Hausse de 4% du panier alimentaire en mars 2020

Publié le 2020-04-22 | lenouvelliste.com

Sur les différents marchés locaux, la Coordination nationale de la sécurité alimentaire (CNSA) dit avoir constaté - dans son bulletin intitulé « panier alimentaire et conditions de sécurité alimentaire » du mois d’avril - une augmentation de 4% de la valeur du panier alimentaire constitué des produits de base : le riz- le haricot - la farine de blé - le maïs - le sucre - l’huile végétale au cours du mois de mars. Le coût nominal moyen du panier, en mars 2020, se situe autour de 1 960 gourdes par personne sur une base mensuelle contre 1 563 gourdes en mars 2019, soit une hausse de 25%. Pour une famille de 5 personnes, la valeur monétaire du panier s’élève à 9 800 gourdes par mois. En février 2020, le prix du panier alimentaire tournait autour de 1 880 gourdes.

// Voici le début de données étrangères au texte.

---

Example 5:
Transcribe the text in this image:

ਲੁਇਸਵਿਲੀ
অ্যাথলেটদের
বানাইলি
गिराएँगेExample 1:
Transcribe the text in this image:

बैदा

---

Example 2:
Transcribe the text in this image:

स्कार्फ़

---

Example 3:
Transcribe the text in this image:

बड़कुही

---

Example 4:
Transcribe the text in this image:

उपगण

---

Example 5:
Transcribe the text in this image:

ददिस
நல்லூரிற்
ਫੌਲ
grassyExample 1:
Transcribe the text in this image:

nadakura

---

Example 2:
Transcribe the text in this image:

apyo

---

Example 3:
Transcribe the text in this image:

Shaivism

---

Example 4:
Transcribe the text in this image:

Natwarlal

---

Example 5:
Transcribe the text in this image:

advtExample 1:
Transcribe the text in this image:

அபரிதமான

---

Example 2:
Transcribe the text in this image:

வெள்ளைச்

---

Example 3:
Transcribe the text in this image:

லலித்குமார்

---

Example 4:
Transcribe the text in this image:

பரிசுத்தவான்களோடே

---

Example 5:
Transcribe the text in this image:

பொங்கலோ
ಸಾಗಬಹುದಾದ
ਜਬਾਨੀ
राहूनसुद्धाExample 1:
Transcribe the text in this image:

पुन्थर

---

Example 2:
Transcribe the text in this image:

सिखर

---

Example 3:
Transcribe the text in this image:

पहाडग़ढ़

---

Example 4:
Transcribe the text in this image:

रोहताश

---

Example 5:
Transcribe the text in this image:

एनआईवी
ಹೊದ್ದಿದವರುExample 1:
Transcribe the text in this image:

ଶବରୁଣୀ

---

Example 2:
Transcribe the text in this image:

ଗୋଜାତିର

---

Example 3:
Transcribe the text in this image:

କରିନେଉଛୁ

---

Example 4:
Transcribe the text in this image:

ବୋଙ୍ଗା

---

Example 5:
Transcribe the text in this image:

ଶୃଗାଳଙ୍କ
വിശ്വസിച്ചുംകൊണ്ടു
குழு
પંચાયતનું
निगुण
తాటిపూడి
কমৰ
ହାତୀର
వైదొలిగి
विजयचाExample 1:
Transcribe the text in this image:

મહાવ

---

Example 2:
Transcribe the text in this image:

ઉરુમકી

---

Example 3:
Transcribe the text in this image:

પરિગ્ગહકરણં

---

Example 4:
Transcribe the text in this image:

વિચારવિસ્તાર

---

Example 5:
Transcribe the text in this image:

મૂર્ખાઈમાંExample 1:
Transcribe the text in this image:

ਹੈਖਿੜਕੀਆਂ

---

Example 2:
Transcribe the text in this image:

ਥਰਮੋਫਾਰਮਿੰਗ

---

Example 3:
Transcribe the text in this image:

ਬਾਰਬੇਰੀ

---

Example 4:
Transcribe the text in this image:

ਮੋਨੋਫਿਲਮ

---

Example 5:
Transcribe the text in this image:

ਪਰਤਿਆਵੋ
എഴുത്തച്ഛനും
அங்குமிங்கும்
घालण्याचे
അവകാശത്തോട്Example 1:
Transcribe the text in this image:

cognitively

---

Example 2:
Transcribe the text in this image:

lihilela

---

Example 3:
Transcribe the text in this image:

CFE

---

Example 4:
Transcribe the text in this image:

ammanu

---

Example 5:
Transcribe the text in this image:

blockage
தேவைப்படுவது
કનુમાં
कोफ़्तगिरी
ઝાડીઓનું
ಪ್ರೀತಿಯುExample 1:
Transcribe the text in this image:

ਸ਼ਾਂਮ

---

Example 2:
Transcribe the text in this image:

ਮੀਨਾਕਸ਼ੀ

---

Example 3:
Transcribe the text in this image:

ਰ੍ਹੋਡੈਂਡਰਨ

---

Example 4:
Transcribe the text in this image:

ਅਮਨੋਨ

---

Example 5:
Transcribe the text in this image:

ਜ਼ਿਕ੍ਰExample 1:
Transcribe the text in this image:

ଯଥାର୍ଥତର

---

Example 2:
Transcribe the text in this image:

Considérant le panier alimentaire sur la base des 2 100 kilocalories recommandées, un ménage de 5 personnes aurait besoin d’environ 11 000 gourdes pour se procurer les aliments de base. « La panique liée à la crise sanitaire du Covid-19, l’appréciation du dollar américain par rapport à la monnaie locale et la fermeture de la frontière haïtiano-dominicaine, la faible réussite de la campagne d’hiver expliquent la hausse de 4% en rythme mensuel de la valeur du panier au cours du mois de mars 2020 », révèle la CNSA, précisant que les plus fortes augmentations s’observent respectivement sur les marchés des Cayes (+7%), de Hinche (+7%), de la Croix-des-Bossales (+6%) et de Jérémie (+5%). Sans les autres régions, le coût du panier alimentaire accuse une hausse allant de 1 à 3 %.

Port-de-Paix, Jérémie, Cayes, Jacmel, Ouanaminthe et Port-au-Prince sont les régions les plus touchées par cette hausse de 4% en rythme mensuel du panier alimentaire. Le riz, le haricot, l’huile végétale et le sucre sont les produits du panier qui ont connu les plus fortes augmentations. Quant à la hausse de 25% en glissement annuel, elle résulte de la détérioration du taux de change (provoquée, entre autres, par le déficit budgétaire) et des troubles sociopolitiques enregistrées au cours de l’année 2019 qui représentaient une entrave à la circulation des biens et services. La CNSA a aussi souligné une augmentation des cours du riz sur le marché international durant le premier trimestre 2020 respectivement de 3%, 5% et 4%.

Environ 4,1 millions de personnes se trouvaient en insécurité alimentaire en octobre 2019, d’après la CNSA. De l’avis de la CNSA, les chiffres sont probablement à la hausse mais pas suffisamment élevés pour que les zones changent de phase. « Plus de 40% de la population haïtienne sont pour l’instant en insécurité alimentaire en raison des conséquences des troubles sociopolitiques récurrents depuis plus d’un an, la tendance à la persistance de l’inflation et de la dépréciation de la gourde et le ralentissement des activités économiques dû à la crise du Covid-19. En plus du bas-Nord-Ouest et les quartiers très pauvres de Cité Soleil, la zone côtière de la Grand-Anse et une bonne partie de l’Ouest, hormis la zone métropolitaine, sont également en situation d’urgence (phase 4) », alerte la CNSA.

Aussi, la CNSA dit prévoir que les conditions de sécurité alimentaire demeurent préoccupantes en Haïti pour les prochains mois à cause de la période de soudure et le ralentissement des activités économiques dans un contexte de lutte contre le coronavirus. « La disponibilité alimentaire des produits locaux est habituellement réduite en ces périodes de préparation et de la mise en œuvre de la campagne de printemps. En outre, l’accès aux aliments de base pour les plus vulnérables est aussi affecté négativement par la hausse des prix des produits alimentaires de base en raison de la non-disponibilité de certains produits locaux et du ralentissement dans l’approvisionnement des marchés sous la panique du Covid-19. Il y a également les restrictions liées au Covid-19 impactant les moyens d’existence des ménages », explique la CNSA, soulignant une fois de plus l’impact de la fermeture des frontières terrestres avec la République dominicaine sur la disponibilité de certains produits.

« Si les efforts du gouvernement et des acteurs non étatiques pour soutenir les familles les plus vulnérables ont permis de stabiliser la situation de sécurité alimentaire de certains ménages, ils ne permettent pas de changer les phases de sécurité alimentaire qui ont été projetées pour la période allant de mars à juin 2020 », annonce la CNSA.